The Stars dominated play in the last frame, bearing down on the Oilers. They were working hard for that tying goal, and Jamie Benn would go absolutely beast mode to work the puck out of the neutral zone and into the offensive zone, finding Seguin to tie the game at five.

It was a statement period for the Stars. The first time really this season where we’ve seen them give up so many goals against, but fight back to even instead of continuing the implosion.

Benn and Seguin, the young leaders of this team, were a big part of that fight back. They were not only doing the work offensively, but they made sure that any offensive punch from the Oilers was quashed early. Aggressive backchecking, defensive play, and offensive push to grind out the goals is something we’ve seen in glimpses at times this season but was much more prevalent this third period than we’ve seen yet this season.
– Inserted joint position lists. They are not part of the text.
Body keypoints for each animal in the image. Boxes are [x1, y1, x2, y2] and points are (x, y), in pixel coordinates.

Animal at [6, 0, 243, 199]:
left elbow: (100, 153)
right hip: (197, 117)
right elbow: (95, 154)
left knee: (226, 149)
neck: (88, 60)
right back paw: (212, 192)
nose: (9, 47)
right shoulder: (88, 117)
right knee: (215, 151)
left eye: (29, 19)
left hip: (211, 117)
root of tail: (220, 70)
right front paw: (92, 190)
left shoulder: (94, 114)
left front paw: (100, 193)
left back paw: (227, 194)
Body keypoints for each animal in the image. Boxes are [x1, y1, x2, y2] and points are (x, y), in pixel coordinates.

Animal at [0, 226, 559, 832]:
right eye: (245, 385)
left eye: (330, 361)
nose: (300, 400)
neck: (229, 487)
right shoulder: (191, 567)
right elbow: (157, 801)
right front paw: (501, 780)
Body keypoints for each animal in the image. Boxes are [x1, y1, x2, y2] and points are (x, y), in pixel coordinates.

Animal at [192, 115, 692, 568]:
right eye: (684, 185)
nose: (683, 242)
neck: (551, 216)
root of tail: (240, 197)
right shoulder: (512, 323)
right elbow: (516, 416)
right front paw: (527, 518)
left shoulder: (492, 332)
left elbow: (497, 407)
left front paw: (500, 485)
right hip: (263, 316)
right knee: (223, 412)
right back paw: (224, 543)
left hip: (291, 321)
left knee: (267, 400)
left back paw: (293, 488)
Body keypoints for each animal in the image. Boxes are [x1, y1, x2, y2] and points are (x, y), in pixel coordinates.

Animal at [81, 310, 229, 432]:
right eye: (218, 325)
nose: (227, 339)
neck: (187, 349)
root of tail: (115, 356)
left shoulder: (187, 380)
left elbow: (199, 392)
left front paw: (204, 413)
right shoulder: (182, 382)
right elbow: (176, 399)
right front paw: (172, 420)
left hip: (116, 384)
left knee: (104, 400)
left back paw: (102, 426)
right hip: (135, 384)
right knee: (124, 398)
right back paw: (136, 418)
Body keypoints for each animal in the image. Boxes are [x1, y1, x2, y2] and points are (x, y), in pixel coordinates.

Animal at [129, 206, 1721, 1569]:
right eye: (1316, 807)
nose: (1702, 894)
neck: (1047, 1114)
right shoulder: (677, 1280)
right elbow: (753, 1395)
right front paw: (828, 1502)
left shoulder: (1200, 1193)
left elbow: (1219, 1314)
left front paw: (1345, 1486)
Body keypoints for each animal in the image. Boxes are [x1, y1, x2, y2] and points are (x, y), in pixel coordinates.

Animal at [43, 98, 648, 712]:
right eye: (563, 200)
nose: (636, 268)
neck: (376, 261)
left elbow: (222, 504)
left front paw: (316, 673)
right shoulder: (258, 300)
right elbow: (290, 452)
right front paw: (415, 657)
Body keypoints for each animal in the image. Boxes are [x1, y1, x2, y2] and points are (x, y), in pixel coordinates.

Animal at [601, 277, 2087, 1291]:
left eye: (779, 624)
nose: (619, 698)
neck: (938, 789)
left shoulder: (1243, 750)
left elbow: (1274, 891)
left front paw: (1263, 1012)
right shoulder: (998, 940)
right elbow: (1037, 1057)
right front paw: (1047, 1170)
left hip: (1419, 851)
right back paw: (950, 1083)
The Oilers spent the third period just trying to weather the storm and hope to get it to overtime to get a point. When the puck would enter their offensive zone, they would panic to try to get it out of the zone as quickly as possible.

The Stars would need an eight round shootout to get the win tonight, but that’s not really the important take away here.

They were down three goals. They fought back to not only tie it, but to get the full two points after being down. They easily could have folded, like they had earlier this season. But the best players elevated their compete levels and they looked like they would not be stopped from getting the full two points.

It wasn’t pretty, but at the end of the day, they don’t ask how you got the points, just how many.